Objective
Can you return every line of all the items below word for word, but without the pictures?

Dataset records
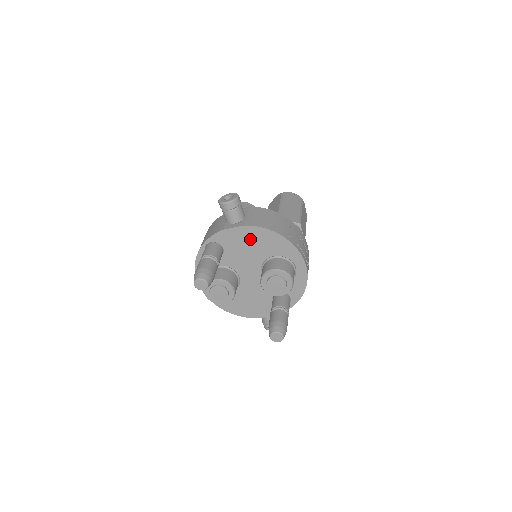
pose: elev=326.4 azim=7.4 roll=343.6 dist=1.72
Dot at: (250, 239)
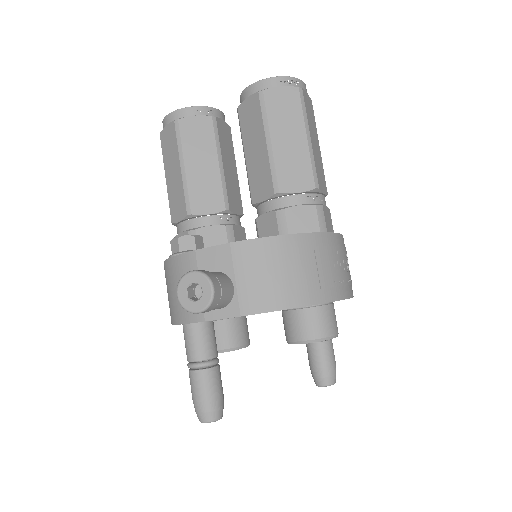
Dot at: occluded
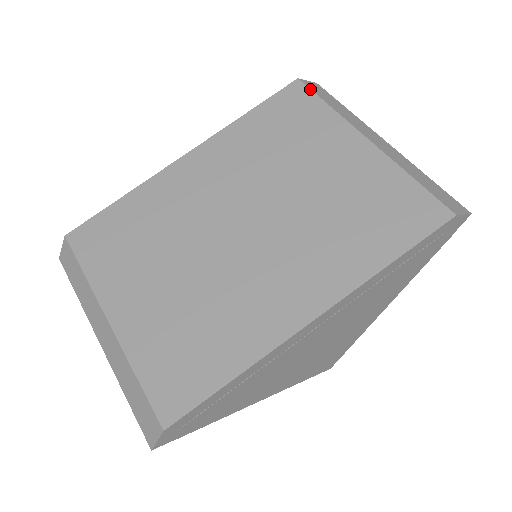
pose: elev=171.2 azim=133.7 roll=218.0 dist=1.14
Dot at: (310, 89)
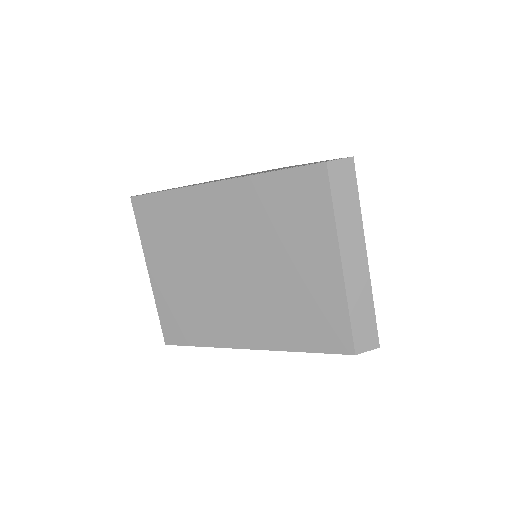
Dot at: (329, 182)
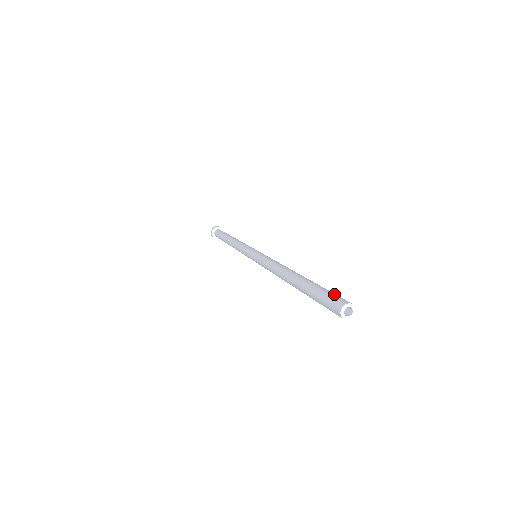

Final result
pose: elev=326.4 azim=7.4 roll=343.6 dist=1.72
Dot at: (250, 239)
Dot at: occluded
pose: elev=171.2 azim=133.7 roll=218.0 dist=1.14
Dot at: (310, 89)
Dot at: (329, 182)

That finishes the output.